Elliot and I are travelling the countryside with our bass playing deer and our, presumably, drumming crocodile. We take over and play every juke joint, truck stop, and Chuck E. Cheese, blowing mark’s minds all over the great U S of A! Maybe we could train one of these beasts to drive our GMC Vandura or cook us gumbo? We're rock stars so of course we'd party with these animals and forget that they are, in fact, animals. Maybe we'd superglue wigs onto their heads. Maybe we'd let them stretch their little scaly and furry legs at some abandoned truck stop somewhere in the midwest. Maybe we'd just let them run wild while we pass out after a show and too many burritos. I mean, what’s the worst thing that could happen to us? Besides dying, of course.
Midway through the shoot, Virgil turns to us and asks us if we like Led Zeppelin.
“Yeah, Led Zeppelin is awesome. Do you like Led Zeppelin?”
Virgil says: “Yeah," and then after a beat "we should listen to Led Zeppelin.”
“Right now?” I ask.
“Yeah, put on some Led Zeppelin,” Virgil pointed a drumstick at Elliot. Elliot was right in the middle of queuing up Kayfabe again. Elliot turned and stared at Virgil through his wraparound geriatric blublockers. There was a pause as Elliot, Sorg, and I all looked at each other--thinking the same thing. Who was going to break the news?

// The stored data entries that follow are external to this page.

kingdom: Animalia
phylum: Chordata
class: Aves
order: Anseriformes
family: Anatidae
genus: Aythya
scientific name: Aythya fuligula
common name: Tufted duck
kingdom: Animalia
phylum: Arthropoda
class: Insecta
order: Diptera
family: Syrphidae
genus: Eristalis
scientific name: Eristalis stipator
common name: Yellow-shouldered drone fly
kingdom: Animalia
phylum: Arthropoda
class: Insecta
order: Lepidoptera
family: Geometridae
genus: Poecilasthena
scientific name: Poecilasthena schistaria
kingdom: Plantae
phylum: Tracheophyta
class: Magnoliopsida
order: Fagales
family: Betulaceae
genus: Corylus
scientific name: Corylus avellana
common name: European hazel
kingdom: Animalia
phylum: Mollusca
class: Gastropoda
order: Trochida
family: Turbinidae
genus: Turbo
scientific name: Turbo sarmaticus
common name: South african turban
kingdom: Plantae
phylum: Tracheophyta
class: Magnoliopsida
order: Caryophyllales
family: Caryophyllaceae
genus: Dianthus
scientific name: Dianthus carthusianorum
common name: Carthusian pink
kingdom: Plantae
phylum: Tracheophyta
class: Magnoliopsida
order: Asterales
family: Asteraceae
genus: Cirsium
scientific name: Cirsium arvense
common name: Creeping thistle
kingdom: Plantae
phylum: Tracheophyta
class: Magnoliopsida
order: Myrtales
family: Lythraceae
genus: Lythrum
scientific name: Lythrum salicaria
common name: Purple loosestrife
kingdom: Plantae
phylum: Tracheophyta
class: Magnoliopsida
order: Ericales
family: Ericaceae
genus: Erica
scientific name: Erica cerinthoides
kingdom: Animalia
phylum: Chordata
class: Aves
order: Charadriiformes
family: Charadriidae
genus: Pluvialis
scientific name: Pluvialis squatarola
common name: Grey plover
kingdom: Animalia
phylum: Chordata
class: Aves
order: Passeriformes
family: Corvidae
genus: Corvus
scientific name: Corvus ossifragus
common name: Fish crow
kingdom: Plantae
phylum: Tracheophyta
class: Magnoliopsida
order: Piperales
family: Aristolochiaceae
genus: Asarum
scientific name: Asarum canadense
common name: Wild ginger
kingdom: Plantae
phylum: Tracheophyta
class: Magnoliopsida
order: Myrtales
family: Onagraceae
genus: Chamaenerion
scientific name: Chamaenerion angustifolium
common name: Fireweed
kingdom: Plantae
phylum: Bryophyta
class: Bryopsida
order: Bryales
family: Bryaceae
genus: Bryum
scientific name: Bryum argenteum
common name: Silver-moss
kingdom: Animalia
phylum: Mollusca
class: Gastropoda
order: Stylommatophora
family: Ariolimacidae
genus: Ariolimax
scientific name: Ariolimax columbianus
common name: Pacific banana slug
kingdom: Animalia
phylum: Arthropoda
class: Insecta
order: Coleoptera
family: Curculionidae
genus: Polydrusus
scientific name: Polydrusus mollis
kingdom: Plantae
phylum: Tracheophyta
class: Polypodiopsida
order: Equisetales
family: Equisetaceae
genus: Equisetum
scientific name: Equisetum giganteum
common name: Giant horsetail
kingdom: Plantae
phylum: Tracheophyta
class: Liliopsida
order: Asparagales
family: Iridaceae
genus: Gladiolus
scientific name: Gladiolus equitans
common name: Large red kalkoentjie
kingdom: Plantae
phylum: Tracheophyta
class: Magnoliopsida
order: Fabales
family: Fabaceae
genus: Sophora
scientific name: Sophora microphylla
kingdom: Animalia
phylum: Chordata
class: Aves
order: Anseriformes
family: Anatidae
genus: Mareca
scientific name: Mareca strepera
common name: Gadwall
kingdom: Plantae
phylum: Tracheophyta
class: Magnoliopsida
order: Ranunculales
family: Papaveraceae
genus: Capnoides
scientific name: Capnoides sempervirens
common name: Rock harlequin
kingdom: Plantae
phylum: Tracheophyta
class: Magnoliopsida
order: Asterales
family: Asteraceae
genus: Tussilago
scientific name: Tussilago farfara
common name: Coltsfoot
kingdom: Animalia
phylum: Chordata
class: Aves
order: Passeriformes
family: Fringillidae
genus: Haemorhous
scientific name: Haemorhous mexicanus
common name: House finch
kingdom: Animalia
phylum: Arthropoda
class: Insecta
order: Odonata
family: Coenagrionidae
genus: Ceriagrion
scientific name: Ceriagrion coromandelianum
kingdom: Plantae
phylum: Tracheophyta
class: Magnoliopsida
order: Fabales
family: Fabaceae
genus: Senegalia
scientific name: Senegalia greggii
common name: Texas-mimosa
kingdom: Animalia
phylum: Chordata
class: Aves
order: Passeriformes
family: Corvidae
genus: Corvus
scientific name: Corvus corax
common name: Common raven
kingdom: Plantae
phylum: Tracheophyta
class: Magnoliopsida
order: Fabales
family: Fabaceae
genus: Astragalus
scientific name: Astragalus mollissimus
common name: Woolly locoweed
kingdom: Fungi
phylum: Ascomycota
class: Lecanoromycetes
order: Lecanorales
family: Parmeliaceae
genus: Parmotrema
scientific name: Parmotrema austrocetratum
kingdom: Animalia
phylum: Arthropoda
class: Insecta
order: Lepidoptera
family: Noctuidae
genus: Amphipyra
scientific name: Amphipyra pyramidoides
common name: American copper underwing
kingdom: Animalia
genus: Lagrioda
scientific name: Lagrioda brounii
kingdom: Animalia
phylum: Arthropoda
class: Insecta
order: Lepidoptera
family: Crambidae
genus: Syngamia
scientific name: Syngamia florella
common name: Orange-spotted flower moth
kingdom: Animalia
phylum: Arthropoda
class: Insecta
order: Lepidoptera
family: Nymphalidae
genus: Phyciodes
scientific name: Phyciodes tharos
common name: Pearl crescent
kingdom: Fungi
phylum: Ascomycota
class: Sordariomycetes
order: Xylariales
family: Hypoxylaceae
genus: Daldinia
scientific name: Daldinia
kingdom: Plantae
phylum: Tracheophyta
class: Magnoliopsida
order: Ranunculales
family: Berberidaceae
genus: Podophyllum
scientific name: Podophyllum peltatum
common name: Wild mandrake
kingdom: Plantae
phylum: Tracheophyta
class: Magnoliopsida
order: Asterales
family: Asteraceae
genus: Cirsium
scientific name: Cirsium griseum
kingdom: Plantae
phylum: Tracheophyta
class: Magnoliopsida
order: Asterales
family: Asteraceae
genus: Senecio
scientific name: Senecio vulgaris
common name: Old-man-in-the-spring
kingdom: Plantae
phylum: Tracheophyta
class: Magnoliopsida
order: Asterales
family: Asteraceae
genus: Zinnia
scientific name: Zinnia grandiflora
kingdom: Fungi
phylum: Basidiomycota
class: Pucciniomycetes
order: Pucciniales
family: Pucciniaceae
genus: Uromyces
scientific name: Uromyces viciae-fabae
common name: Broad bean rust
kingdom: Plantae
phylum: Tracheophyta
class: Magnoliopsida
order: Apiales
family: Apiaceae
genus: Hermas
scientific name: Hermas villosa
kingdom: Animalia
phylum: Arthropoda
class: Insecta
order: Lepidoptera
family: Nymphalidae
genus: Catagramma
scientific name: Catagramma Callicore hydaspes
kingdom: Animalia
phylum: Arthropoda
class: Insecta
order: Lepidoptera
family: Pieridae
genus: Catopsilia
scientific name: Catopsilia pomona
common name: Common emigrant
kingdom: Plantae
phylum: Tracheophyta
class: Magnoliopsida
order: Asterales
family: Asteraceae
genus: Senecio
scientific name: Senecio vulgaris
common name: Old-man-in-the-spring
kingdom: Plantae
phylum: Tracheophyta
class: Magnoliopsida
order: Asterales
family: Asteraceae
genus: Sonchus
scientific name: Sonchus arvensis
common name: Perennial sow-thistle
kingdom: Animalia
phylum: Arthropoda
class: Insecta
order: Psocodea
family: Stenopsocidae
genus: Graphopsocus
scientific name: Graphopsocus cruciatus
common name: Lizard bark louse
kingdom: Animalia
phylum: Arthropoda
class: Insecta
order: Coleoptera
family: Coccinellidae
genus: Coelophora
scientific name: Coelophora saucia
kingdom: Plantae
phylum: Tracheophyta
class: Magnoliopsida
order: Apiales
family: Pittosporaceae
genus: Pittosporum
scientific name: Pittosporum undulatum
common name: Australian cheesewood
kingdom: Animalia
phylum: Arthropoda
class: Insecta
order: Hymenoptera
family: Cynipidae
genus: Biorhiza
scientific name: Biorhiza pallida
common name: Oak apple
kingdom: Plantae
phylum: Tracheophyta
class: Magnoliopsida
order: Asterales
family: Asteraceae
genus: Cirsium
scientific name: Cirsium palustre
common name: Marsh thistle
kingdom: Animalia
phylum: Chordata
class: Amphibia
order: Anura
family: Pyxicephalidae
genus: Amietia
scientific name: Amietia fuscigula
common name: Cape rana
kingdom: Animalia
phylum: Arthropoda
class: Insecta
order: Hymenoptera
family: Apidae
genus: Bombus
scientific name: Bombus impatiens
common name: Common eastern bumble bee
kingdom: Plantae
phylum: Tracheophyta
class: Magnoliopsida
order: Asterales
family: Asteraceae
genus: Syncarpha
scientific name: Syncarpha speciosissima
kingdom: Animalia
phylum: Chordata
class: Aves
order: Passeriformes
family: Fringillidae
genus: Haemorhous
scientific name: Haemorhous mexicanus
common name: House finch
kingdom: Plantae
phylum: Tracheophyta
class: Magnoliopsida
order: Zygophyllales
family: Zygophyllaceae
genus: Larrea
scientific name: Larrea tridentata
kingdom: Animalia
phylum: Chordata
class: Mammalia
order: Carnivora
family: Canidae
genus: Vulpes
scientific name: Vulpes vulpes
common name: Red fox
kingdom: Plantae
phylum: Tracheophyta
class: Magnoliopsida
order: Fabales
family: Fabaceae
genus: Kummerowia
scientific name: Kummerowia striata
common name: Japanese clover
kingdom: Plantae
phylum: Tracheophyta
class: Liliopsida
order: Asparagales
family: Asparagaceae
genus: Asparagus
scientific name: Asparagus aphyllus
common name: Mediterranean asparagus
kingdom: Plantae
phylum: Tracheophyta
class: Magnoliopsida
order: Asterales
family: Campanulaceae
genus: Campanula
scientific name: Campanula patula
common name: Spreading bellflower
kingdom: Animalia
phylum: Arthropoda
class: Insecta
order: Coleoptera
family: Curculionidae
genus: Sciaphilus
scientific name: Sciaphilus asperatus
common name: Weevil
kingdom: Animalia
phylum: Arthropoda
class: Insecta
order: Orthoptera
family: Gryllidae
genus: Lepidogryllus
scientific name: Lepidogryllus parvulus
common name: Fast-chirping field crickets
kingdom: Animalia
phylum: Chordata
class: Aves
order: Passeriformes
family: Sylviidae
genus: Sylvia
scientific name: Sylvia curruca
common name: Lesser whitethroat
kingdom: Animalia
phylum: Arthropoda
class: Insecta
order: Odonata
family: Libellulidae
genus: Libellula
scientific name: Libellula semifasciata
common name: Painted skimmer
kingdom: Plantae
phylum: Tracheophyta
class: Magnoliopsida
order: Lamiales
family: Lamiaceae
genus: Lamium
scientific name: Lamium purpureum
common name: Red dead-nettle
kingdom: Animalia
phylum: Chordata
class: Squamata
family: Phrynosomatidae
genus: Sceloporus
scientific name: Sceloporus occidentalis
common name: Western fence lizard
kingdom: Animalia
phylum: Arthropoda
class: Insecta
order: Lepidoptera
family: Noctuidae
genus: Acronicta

“Well, Virgil, we’re shooting a music video for MaxXouT right now,” Sorg says. “And we need to have the video line up with the music that’s playing, so we can’t really play along to Led Zeppelin right now. We have to play along to their song Kayfabe.”
Virgil shrugged, nodded and returned to the slapping the drums with his sticks. I hoped his next move would be to play the John Bonham solo in Bonzo’s Montreaux note-for-note, every ratamacue, every paradiddle, every roll and fill, with Elliot, Sorg, and I watching him awestruck. That would’ve been awesome. We would’ve toured the world, and ended every show with an hour long drum solo, cymbals on fire, Virgil spinning upside down in his drum throne, actual chasms opening up in the core of the earth as our rock couldn't be contained! It would've been so fitting, full circle! One of the 2 books of sheet music I used to teach myself to play guitar was Led Zeppelin's brown bomber. I listened to that album for an entire summer, learned each song note-for-note, listened to it so many times I can't listen to any of those songs ever again. But, I'd even play Living Love Maid if Virgil could pound the skins like that drunken English countryman, Bonzo, the Beast.
Instead, Virgil stuck the action figure of himself into the hi-hat, like the hi-hat was a giant mouth. He hit the peddle to make it look like the hi-hat was eating up the plastic version of himself and made screaming noises. We all laughed.